• Task instructions
1. According to the Halebopp alpha feature list, which audio formats are currently supported?
2. Carry the Halebopp alpha feature list forward from its last bullet, keeping the same style, through the remaining implemented features and the features still to come.

• Passage for review
━━━━━━━━━━
Sunday, November 30, 2008

The Great Audio 2.0 Potential Customer Survey With Cream And Cherry On Top

Thank you everybody for your participation. The survey is closed, you find the results here.

Friday, November 28, 2008

Halebopp Alpha Feature List


It is about time to prepare the alpha launch of Halebopp, although there are still a few big features missing. I was asked to reveal which features were going to be included in the alpha release, so first of all, here is a list of major features already implemented, followed by a list of features to come:
  • Zoomable User Interface. Just like Google Maps, your project is arranged on a virtually infinitely large surface that can be panned and zoomed with the mouse, to get from a broad overview to a tiny detail and back in no time.
  • Audio Tracks. Drag samples or longer recordings from your collection into the project and place them on the timeline to make them part of the project. WAV and FLAC formats are currently supported.
  • Unlimited Loop Sections. By dragging in the editor, you can define loop sections which trap the playing cursor infinitely. You may add as many loop sections as you require.
━━━━━━━━━━
• Data block
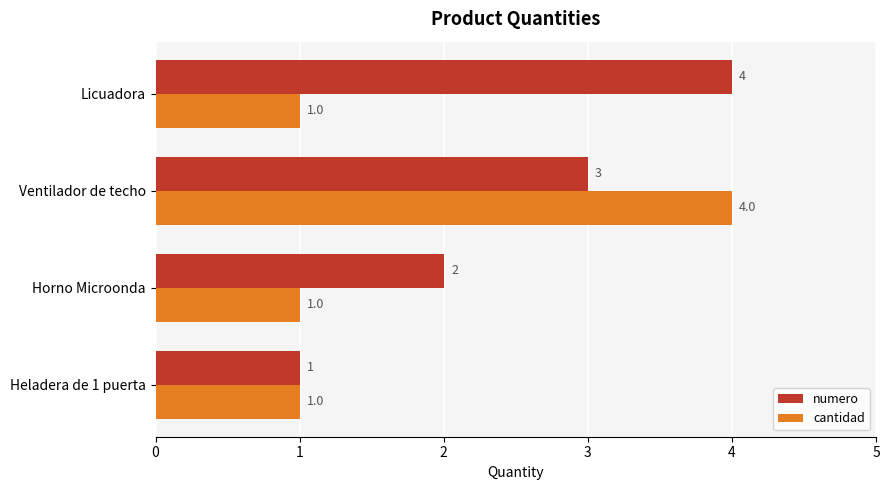

At which label is numero closest to 2?

Horno Microonda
━━━━━━━━━━
• Results by task
1. WAV and FLAC.

2.
  • Sample accuracy. Projects use an internal sample rate of 48kHz, enabling you to place tracks, envelopes and effects with a minimum resolution of about 21µs (microseconds).
  • Tempo Independence. On the top level, Halebopp does not measure speed of music in beats per minutes, but in seconds. This means that segments of different speed also look different in the editor, giving you a better understanding of speed changes.
  • Perfect Persistence. Your project is transparently stored in an SQLite database on disk. Any action that you perform on your project will directly be written to the database. Should Halebopp ever crash, you will not lose hours of work. Neither can you forget to save, as no Save action is required.
  • Transparent offline rendering. A mixdown of the entire project is constantly held in memory, and partially recalculated whenever the project changes. This means that when you are merely auditing your project, there is little to no CPU consumption, allowing you to stack as many tracks and effects as you like, without stuttering or interruptions.
As promised, here are the major features I would like to include before we launch the service:
  • Infinite Persistent Undo. Undo all your actions as far back as you like, even between sessions. Nothing is lost.
  • Q-Grids. Draw a Q-Grid in your project to split a time segment into beats and bars. Using Q-Grids, you can quantize track positions and lengths over only a part of your song, allowing you to smoothly change between different time signatures and BPM speeds within one song when building your rhythms.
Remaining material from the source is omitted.